ALBANY – An increase in condom use has the potential to prevent one in 11 new HIV infections among adolescent males who have sexual contact with other males, according to hypothetical modeling work out of the School of Public Health.
Published in Sexually Transmitted Diseases, the journal of the American Sexually Transmitted Diseases Association, the research team investigated effects of a hypothetical comprehensive sex education intervention, looking at how condom use may change based on different scenarios and simulations — considering important variables like the age of an individual during intervention delivery and whether the intervention is given before they start having sexual contact with other males.
“Condom use not only has the ability to reduce HIV burden for adolescent males, but it also has the ability to reduce other sexually transmitted infections,” explained Elizabeth Rosenthal, a doctoral student in Public Health and a member of the team. “Creating estimates of how condom use could help avert negative health outcomes may help to inform development — and implementation — of public health interventions.”
Using various data sets that collected information on youth behavior between 2011 and 2017, the research team focused their work on adolescent sexual minority males (ASMM) between the ages of 13 and 18. They assessed condom use in relation to age, year and ethnicity, and predicted what would happen if their intervention increased condom use by 37 percent for five years, and if 62 percent of males who had sex with males received this intervention when they were 14 years old.
The intervention averted, on average, about 9 percent of HIV infections — or about one in 11 new HIV infections.

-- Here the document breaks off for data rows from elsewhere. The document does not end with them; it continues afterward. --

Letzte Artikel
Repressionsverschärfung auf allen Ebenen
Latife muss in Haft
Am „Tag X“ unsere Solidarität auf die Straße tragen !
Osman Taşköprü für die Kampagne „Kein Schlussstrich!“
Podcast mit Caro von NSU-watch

Overall, the intervention also demonstrated a lower HIV prevalence after ten years (4.0 percent) among 18 year olds, compared to 4.7 percent without the intervention.
“Despite having higher HIV incidence than heterosexual adolescents, ASMM haven’t received the same amount of research for HIV prevention,” said Associate Professor Eli Rosenberg of Epidemiology & Biostatistics, a contributor to the article. “More research is needed to identify the most effective and efficient strategies for improving condom use for this population specifically.”
This feature is republished with permission from the University at Albany.